### WHAT TO WORK ON:
Please write out the whole article on craft brewers below, word for word.

### GIVEN TEXT:
%%

Craft brewers fight for survival

By Matt Watson

In a classic David and Goliath matchup fought in the state capital, local microbreweries face off against lobbying firms and giant corporations for their right to get their product on shelves and behind bar counters.

Save the Craft is a Chicago-based grassroots campaign aiming to raise awareness about legislation going through the Illinois General Assembly that will allow brewpubs and microbreweries to self-distribute a certain amount of beer each year before having to go through a distributor. The Illinois Craft Brewers Guild has been working in Springfield, Ill., with legislators to gain support for its bills, House Bill 205 and Senate Bill 88. The ICBG said it’s almost impossible for brewpubs to gain market access with the current laws, which require small brewers to go through distributors that mainly cater to large corporations like Anheuser-Busch.

“We’re not trying to take over the world,” said Pete Crowley, president of the ICBG. “We’re trying to get small businesses to create more revenue and create more jobs. The whole point is to let small businesses grow and benefit from the ability to sell their product to the consumer.”

%%

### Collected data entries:
%%

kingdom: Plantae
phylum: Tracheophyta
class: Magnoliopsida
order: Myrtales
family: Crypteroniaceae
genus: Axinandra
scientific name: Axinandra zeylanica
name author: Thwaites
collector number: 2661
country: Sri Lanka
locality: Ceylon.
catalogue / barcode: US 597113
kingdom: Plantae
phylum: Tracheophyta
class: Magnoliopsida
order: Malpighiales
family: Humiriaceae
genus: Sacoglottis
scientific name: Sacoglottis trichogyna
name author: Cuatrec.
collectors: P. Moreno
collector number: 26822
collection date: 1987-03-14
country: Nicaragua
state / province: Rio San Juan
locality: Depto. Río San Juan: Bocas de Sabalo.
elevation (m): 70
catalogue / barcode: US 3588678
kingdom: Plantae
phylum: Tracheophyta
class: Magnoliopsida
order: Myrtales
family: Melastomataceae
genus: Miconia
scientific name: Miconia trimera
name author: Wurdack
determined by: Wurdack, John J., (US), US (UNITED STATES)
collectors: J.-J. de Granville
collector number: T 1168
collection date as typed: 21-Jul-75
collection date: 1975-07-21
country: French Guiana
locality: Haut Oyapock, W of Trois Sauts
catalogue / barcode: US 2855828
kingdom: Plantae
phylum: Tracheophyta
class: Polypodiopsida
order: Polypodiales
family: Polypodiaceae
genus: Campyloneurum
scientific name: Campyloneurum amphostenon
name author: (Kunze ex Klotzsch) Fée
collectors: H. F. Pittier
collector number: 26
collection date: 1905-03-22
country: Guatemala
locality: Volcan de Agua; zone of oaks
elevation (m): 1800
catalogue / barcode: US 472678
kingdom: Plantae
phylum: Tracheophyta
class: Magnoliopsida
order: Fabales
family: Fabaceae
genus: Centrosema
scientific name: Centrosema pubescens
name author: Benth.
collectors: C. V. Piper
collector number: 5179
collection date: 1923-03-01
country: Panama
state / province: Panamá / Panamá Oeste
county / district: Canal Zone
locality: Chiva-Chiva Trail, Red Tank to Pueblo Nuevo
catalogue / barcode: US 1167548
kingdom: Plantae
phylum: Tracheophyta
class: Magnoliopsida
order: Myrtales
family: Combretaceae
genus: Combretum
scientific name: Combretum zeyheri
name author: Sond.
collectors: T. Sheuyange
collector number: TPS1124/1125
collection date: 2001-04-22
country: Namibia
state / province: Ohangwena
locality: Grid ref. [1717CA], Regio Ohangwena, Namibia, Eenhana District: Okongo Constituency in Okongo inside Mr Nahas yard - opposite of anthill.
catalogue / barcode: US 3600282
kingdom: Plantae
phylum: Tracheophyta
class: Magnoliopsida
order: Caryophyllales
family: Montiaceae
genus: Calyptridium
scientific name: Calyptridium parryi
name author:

%%

### PROBLEM SOLUTION:
Craft brewers fight for survival

By Matt Watson

In a classic David and Goliath matchup fought in the state capital, local microbreweries face off against lobbying firms and giant corporations for their right to get their product on shelves and behind bar counters.

Save the Craft is a Chicago-based grassroots campaign aiming to raise awareness about legislation going through the Illinois General Assembly that will allow brewpubs and microbreweries to self-distribute a certain amount of beer each year before having to go through a distributor. The Illinois Craft Brewers Guild has been working in Springfield, Ill., with legislators to gain support for its bills, House Bill 205 and Senate Bill 88. The ICBG said it’s almost impossible for brewpubs to gain market access with the current laws, which require small brewers to go through distributors that mainly cater to large corporations like Anheuser-Busch.

“We’re not trying to take over the world,” said Pete Crowley, president of the ICBG. “We’re trying to get small businesses to create more revenue and create more jobs. The whole point is to let small businesses grow and benefit from the ability to sell their product to the consumer.”